Palo Peated Sherry Single Malt 46%
This is a lot more pronounced on the nose, with marzipan dancing with the smoke. A little meatiness is also evident. The sherry influence works so well with the smoke, adding another layer of interest and flavour. It isn’t the most complex whisky but is very tasty.
TIN SHED DISTILLERY
I love Tin Shed for its delicious, and shall I say, robust whisky. It excites me as they simply do not do boring, everything I have sampled from them has been full of flavour and just tasty. This has helped them quickly become a standout in the Australian whisky scene. They started distilling in 2013, and since then have been committed to producing whisky on their terms. Whisky that they want to drink themselves. The success they have achieved has seen them recently move to a larger premise to increase production to keep up with demand. My most recent tasting included the following:-
Talamara 40%
My first impression of the nose was of a mature Riesling from Germany, and I mean that in a positive way. It played with my senses a lot as I also picked up hints of curry spices and vanilla. There is a smokiness to this (I have not checked if it has been peated or not) with caramel, butterscotch and vanilla all present. I don’t get the Riesling or curry on the palate.
Batch 23 46%
The nose is full of dark morello cherries in syrup, tangerine, vanilla and hints of liquorice. On the palate, I get chocolate brownies and cherry compote with vanilla cream, followed by Terry’s chocolate orange and Medjool dates. Full-bodied and typical of the distillery, this does not disappoint.
Gold 7 56%
A big nose like a bourbon, full of vanilla, toffee and ginger cake. On the palate, it has baking spices with ginger cake being predominant with hints of caramel, liquorice, hazelnut honey and roasted chestnuts. The length is impressive with toasted brioche and butter coming through.
Vic 60th Birthday 45.5%
What a nose - full of confectionary including strawberry laces, love hearts, sherbert, and parma violet. It certainly draws you in and after a few minutes of was getting some Rye aromas coming through, then apricots. It has a very nice mouth feel full of raisins, honey, molasses, lemon verbena, ground almonds and blackcurrants.
COGNAC
COURVOISIER
Maison Courvoisier has recently joined forces with the internationally acclaimed Chinese artist Jiannan Huang to introduce The Dragon Collection, a special three-part series of bottles in honour of the Lunar New Year. This unique collection, featuring the Courvoisier Year of the Dragon Blend, L’Essence, and XO, celebrates the dragon, the only legendary creature in the Lunar Calendar, known for symbolizing good fortune to many who observe the Lunar New Year.

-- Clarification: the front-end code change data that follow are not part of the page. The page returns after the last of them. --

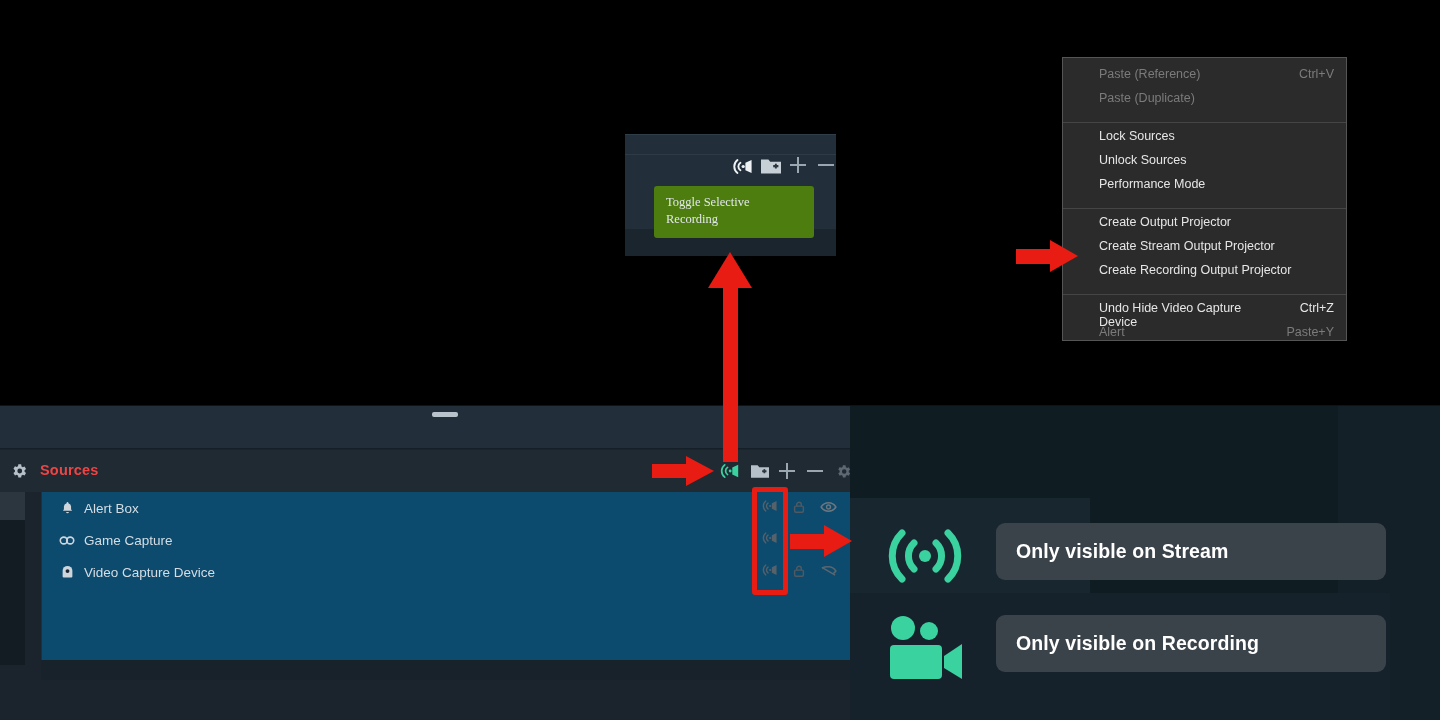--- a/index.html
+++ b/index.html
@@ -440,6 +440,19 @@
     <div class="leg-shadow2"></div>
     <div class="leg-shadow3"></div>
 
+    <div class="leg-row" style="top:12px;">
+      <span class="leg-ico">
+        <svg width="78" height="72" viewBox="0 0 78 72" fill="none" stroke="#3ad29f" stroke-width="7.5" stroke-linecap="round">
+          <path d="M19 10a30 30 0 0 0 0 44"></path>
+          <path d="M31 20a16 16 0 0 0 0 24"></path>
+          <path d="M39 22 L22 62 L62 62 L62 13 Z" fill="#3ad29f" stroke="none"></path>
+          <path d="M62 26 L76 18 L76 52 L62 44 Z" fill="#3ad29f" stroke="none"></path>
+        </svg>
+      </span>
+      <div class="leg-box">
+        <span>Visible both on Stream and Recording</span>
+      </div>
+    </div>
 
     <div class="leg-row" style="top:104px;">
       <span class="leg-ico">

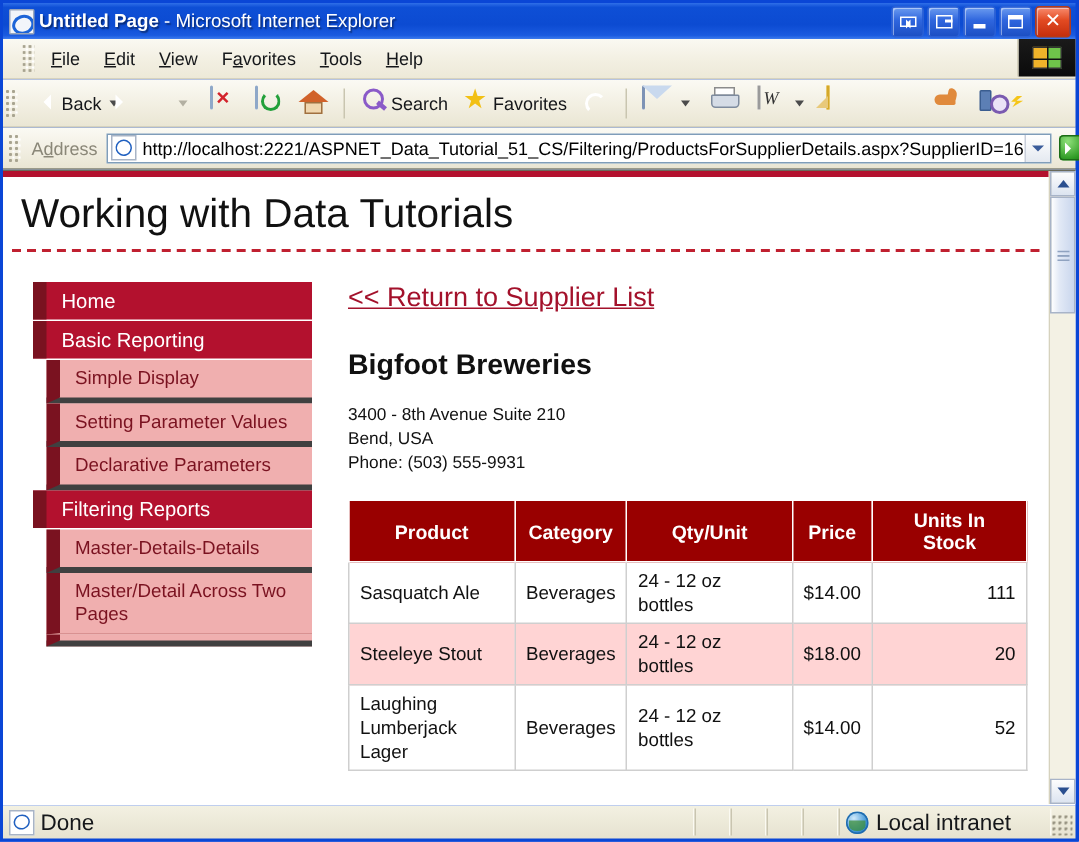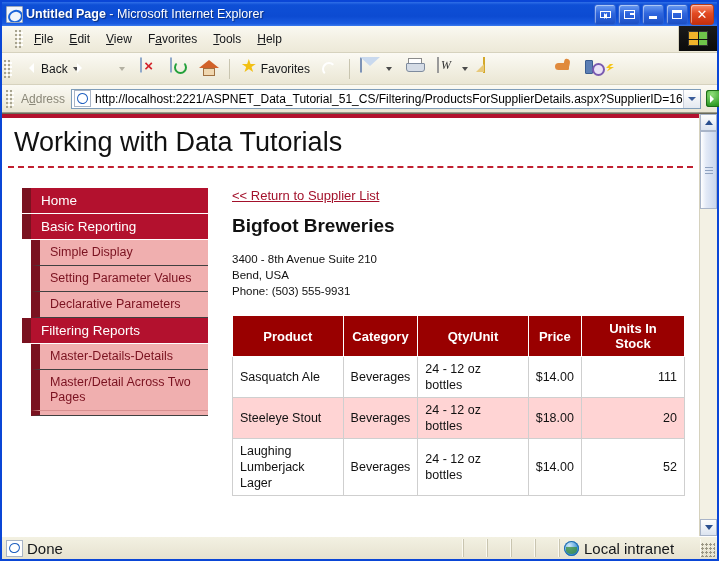--- a/index.html
+++ b/index.html
@@ -415,6 +415,10 @@
         <span class="ic"><span class="ic-home"></span></span>
       </span>
     <span class="sep"></span>
+    <span class="tbtn">
+      <span class="ic"><span class="ic-search"></span></span>
+      <span>Search</span>
+    </span>
     <span class="tbtn">
       <span class="ic"><span class="ic-star">★</span></span>
       <span>Favorites</span>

Under Huang's leadership, his team has applied their mastery in enamel and traditional Chinese craftsmanship to produce each distinctive bottle, highlighting Courvoisier's deep-rooted heritage and artisanship.
L’Essence is priced at £3,000, and it will be sold at Harrods, Harvey Nichols, Selfridges, and The Whisky Exchange; the XO, with a recommended retail price of £135, will be available at Harrods, The Whisky Exchange, Selfridges, and Harvey Nichols.